* [Task requirements]: Could you filter the listing for lines with the word "custom" and return them?

-- Data provided follows --

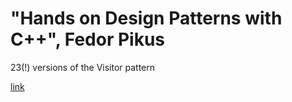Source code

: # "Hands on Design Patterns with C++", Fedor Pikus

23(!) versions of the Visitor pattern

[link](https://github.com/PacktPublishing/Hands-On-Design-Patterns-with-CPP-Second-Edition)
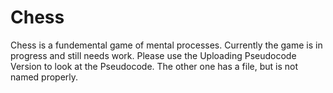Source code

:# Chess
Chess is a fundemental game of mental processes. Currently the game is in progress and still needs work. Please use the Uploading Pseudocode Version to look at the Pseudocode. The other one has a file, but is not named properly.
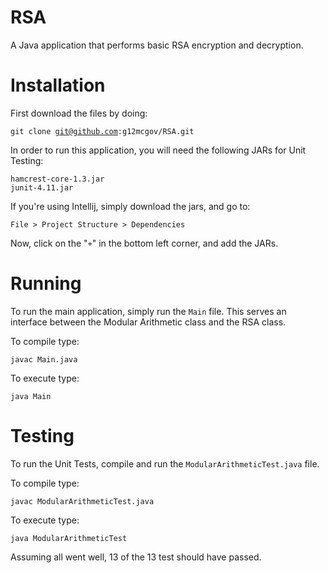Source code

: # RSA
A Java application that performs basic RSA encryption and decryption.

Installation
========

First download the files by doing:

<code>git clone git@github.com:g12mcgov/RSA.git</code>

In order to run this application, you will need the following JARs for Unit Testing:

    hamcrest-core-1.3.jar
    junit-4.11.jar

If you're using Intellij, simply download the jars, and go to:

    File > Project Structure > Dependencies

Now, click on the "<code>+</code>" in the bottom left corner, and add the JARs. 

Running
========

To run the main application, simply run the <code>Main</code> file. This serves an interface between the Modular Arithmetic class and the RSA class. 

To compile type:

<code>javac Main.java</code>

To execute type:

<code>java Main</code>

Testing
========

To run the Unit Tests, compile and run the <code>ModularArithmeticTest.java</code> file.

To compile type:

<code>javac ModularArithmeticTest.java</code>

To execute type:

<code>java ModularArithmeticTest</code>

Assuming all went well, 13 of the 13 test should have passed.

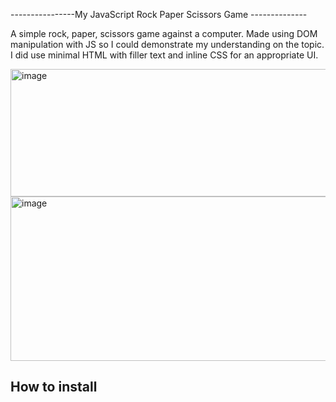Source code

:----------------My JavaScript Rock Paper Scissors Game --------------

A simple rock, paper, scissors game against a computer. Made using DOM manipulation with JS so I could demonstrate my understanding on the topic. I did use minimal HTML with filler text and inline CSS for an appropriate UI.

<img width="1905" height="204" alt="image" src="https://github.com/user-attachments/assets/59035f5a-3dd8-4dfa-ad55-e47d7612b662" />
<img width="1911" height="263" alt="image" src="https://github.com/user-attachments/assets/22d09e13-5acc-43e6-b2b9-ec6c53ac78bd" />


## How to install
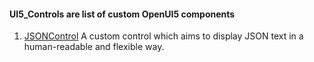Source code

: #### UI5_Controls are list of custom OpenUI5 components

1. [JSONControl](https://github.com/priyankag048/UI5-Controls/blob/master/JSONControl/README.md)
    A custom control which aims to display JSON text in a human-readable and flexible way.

-- Data provided concluded --

* [Result]:
: #### UI5_Controls are list of custom OpenUI5 components
    A custom control which aims to display JSON text in a human-readable and flexible way.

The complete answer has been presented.